Then he goes belly up. Suppliers and customers alike get burned. “Great – one less price-cutter,” you think to yourself. Hopefully customers have learned the importance of paying a fair price for work.
But before you can even breathe a sigh of relief, he’s back, with a new company name, but the same old ways. Meet the phoenix – unfortunately you’ve probably been introduced to him already.
A 2005 Treasury report defined a phoenix company as one “where business operations are transferred from one company to another to avoid having to meet liabilities to unsecured creditors (particularly revenue authorities and employees)”.
It’s an expensive trend. In 1996, (the most recent year for which figures are available), phoenix companies were estimated to cost the economy $1.3bn a year.
In the printing industry, the flow-on effects can be just as damaging. Print buyers can become accustomed to the bargain basement pricing of phoenix companies and expect other printers to match them, forcing many printers in a ‘race to the bottom’.Suppliers who are left out of pocket by phoenix companies are often forced to raise their prices to recoup their losses, which again impacts the wider industry.
Government crackdown
The ALP put phoenix companies in their sights during the recent election campaign. In the lead-up to voting day, Gillard and co launched a “Protecting Workers’ Entitlements Package”, which proposed legislative reforms to target phoenix’ companies and give the Australian Securities and Investment Commission (ASIC) “stronger powers to place companies into liquidation when they have been abandoned by their directors”.
“The Gillard Labor Government will crack down on companies that undertake ‘phoenix’ company behaviour where a business closes down one day and opens up the next day with a different name to avoid paying its obligations,” the proposal stated.
“Directors will be made personally liable for the debts of companies that have deceptively similar names to failed businesses previously run by the same directors.”
It was a clear example of government policy aligning with the needs of the print industry. Earlier this year, ProPrint asked ‘What’s the best thing the government could do to help the industry?. The largest number, 50%, responded ‘Tighten insolvency laws to stop phoenix companies’.
But many in the industry seem to think there’s little that the current government, or indeed any government, can do to stop phoenixing activity.
“If it’s not illegal, then it’s very difficult to stamp out,” observed Warwick Hay, general manager of Webstar.
Indeed, ASIC told ProPrint there is “currently no legislative definition of what constitutes illegal phoenix activity and no specific phoenix trading offence exists under the Corporations Act”.
“It can be difficult to prosecute phoenix-style activities because there can be a fine line between setting up certain business structures for asset protection – which may be perfectly legal – and structuring businesses or companies in a way that are intended to take assets away and avoid liabilities to creditors, which can be illegal,” an ASIC spokeswoman said.

- - - - -

**EXERCISE 1:** According to the article on phoenix companies, what was the estimated yearly cost of phoenix companies to the economy in 1996?
**EXERCISE 2:** Extend the article on phoenix companies onward from its final sentence.

**DATA LISTING:**
- - - - -

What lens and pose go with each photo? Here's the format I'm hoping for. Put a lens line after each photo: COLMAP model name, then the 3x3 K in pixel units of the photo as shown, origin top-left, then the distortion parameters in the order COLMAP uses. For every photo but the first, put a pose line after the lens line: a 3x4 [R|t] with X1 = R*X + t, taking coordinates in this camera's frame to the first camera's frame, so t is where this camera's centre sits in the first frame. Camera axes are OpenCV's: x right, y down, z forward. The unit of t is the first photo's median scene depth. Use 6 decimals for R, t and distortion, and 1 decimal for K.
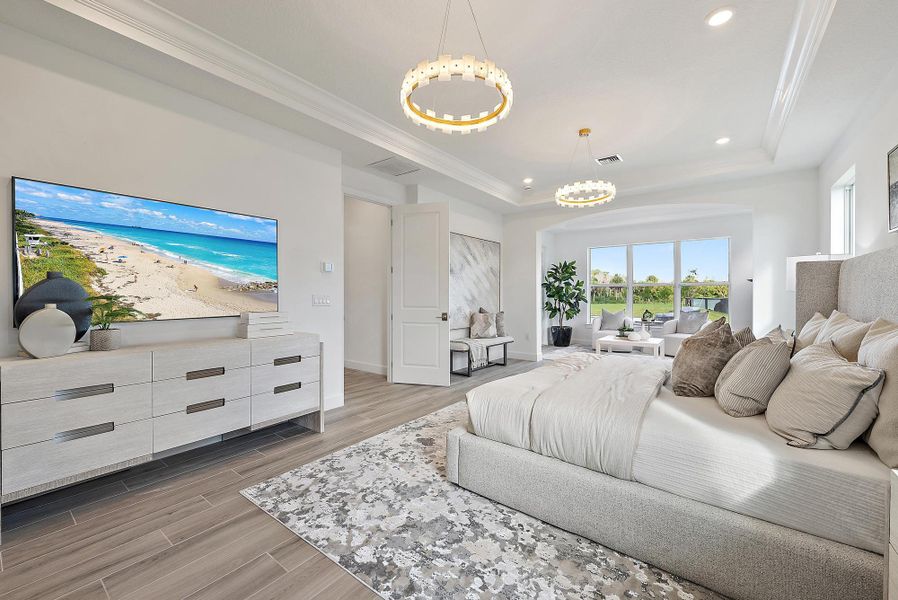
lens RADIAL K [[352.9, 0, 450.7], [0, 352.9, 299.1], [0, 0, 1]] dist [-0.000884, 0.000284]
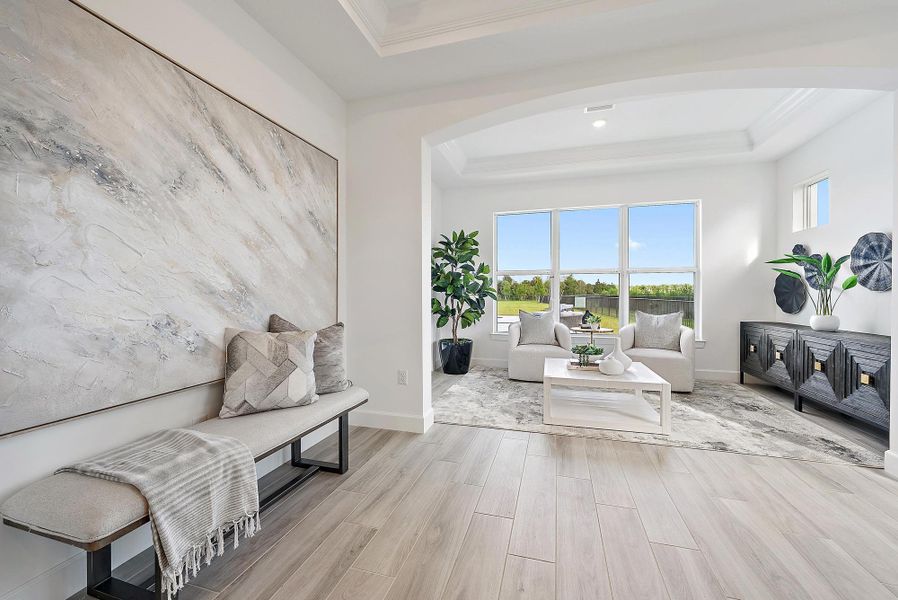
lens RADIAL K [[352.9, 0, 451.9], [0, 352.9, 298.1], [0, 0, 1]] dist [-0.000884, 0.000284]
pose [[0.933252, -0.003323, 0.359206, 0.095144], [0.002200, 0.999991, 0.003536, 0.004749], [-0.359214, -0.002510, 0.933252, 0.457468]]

- - - - -

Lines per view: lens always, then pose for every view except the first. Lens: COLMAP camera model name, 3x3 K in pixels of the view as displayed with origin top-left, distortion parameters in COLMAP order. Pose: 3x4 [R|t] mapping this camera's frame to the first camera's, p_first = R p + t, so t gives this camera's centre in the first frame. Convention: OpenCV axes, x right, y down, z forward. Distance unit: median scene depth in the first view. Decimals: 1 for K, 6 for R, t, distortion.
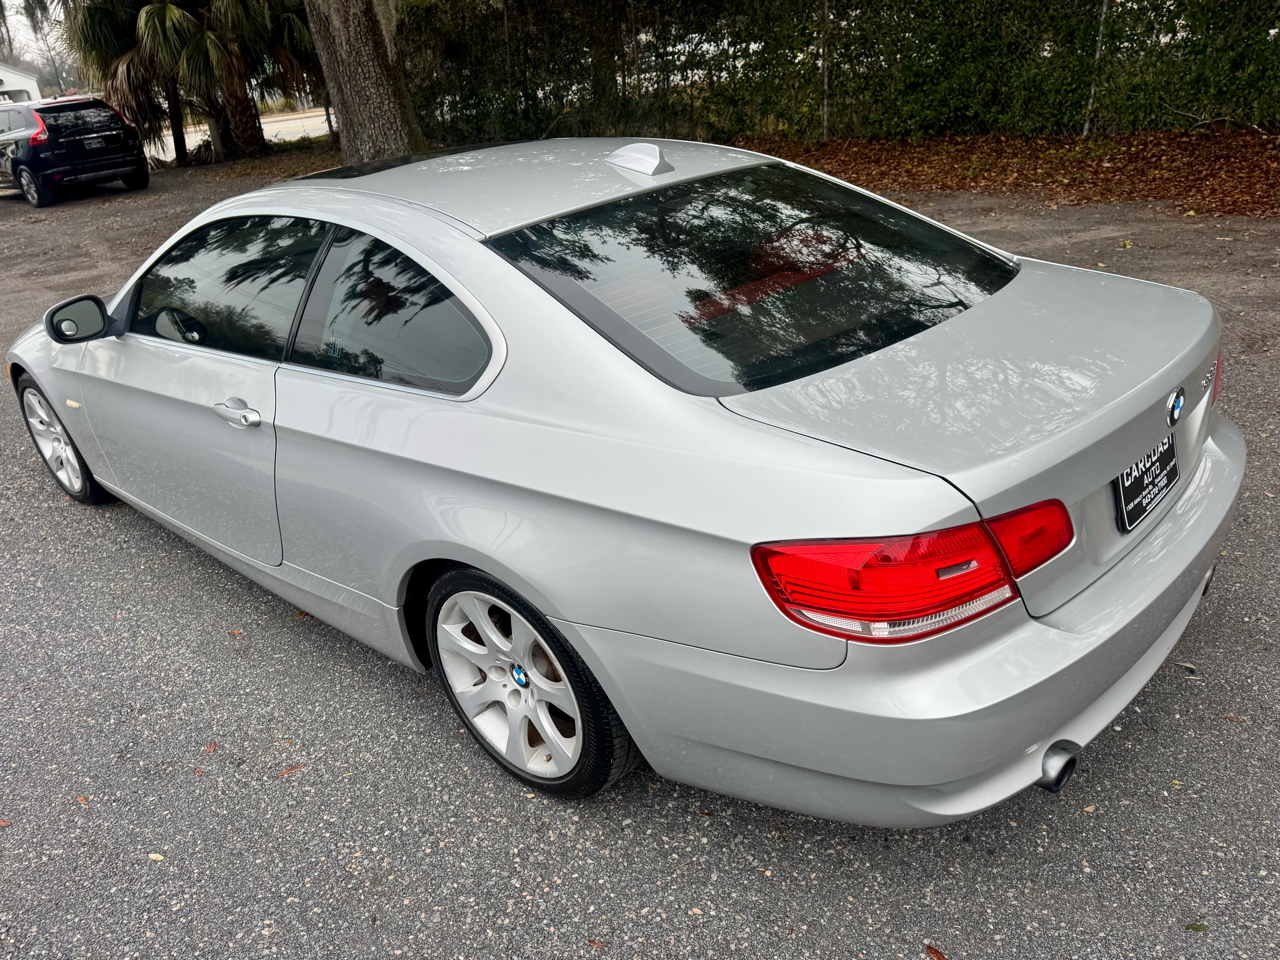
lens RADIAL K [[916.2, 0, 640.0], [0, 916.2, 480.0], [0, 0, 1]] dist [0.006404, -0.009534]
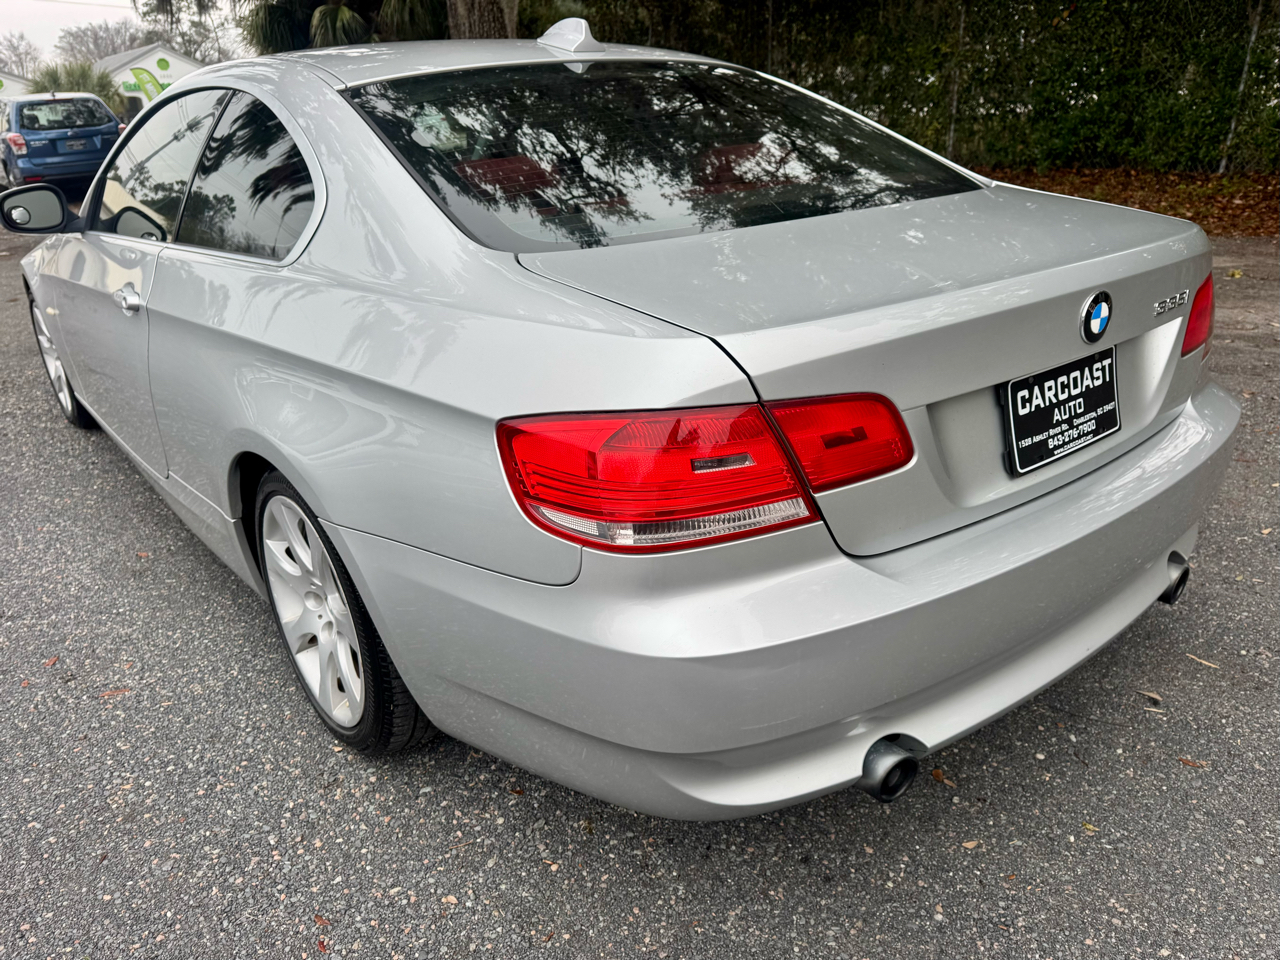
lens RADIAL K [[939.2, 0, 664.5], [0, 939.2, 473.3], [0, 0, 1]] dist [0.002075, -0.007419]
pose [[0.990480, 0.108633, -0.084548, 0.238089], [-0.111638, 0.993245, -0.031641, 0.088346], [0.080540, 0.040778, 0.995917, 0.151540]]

- - - - -

**ANSWER SPACE 1:** $1.3bn a year.

**ANSWER SPACE 2:**
ASIC’s main recourse against phoenix companies is under the 2001 Corporations Act, which allows them to disqualify directors who have been officers of two or more failed companies.
The organisation also said that it has taken a proactive approach to the trend with initiatives such as the Assetless Administration Fund (AA Fund), which was established by the Australian Government in 2006. The fund is used to finance preliminary investigations and reports by liquidators into the failure of companies with few or no assets, where there is a reasonable prospect of enforcement action resulting from the investigation and report.
The initiative has reported some success. Over the 2009/10 financial year, ASIC banned 70 directors from managing companies. Of these 70 bannings, 42 were based on reports from liquidators who received Assetless Administration Funding.
Meanwhile, the ALP’s proposal adopted a tax-based approach to the problem. The party said it would examine an extension of the promoter penalty regime to include schemes to avoid the payment of a tax, as well as an extension of the director penalty regime to include PAYG(W), the Superannuation Guarantee and indirect taxes.
Taken to task
Lindsay Aitken, of business consultancy Lindsay R Aitken Business Reconstruction, told ProPrint that while there are laws in place to punish impropriety on the part of company directors, there is very little to stop them ‘returning to the scene of the crime’ by registering another company.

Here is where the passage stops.